=== INSTRUCTIONS FOR THE TASK ===
If a line of the records holds the word "server", copy it out.

=== SUPPLIED DATA ===
◇ ◇ ◇

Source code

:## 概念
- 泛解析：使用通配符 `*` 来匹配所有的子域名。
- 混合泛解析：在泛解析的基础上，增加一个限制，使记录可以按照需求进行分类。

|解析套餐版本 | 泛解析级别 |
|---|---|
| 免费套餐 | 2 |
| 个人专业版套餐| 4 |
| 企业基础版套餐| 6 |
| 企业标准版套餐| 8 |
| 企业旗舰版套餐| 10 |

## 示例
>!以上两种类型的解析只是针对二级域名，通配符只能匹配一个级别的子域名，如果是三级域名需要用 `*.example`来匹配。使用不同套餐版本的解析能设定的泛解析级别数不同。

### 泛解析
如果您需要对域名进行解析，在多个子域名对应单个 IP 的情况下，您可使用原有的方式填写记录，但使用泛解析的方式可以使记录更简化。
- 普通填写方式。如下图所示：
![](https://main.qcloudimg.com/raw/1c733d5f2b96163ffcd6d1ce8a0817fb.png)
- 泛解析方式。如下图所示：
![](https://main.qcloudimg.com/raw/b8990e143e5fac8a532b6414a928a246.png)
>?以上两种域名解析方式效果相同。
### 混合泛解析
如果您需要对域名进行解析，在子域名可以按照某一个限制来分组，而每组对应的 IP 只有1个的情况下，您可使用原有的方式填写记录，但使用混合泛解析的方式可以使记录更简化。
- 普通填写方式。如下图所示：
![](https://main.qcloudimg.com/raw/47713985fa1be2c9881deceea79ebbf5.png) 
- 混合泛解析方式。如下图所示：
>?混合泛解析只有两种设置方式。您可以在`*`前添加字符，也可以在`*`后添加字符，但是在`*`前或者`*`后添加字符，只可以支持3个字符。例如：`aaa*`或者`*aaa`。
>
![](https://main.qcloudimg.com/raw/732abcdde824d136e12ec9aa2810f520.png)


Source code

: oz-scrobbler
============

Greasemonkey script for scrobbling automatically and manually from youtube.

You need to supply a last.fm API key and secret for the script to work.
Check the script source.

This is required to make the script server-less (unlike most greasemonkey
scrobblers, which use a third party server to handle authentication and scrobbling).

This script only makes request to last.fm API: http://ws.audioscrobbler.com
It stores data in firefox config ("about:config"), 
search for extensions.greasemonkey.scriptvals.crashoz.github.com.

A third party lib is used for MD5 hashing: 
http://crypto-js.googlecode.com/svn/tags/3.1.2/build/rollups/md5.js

◇ ◇ ◇

=== OUTPUT FOR THIS TASK ===
This is required to make the script server-less (unlike most greasemonkey
scrobblers, which use a third party server to handle authentication and scrobbling).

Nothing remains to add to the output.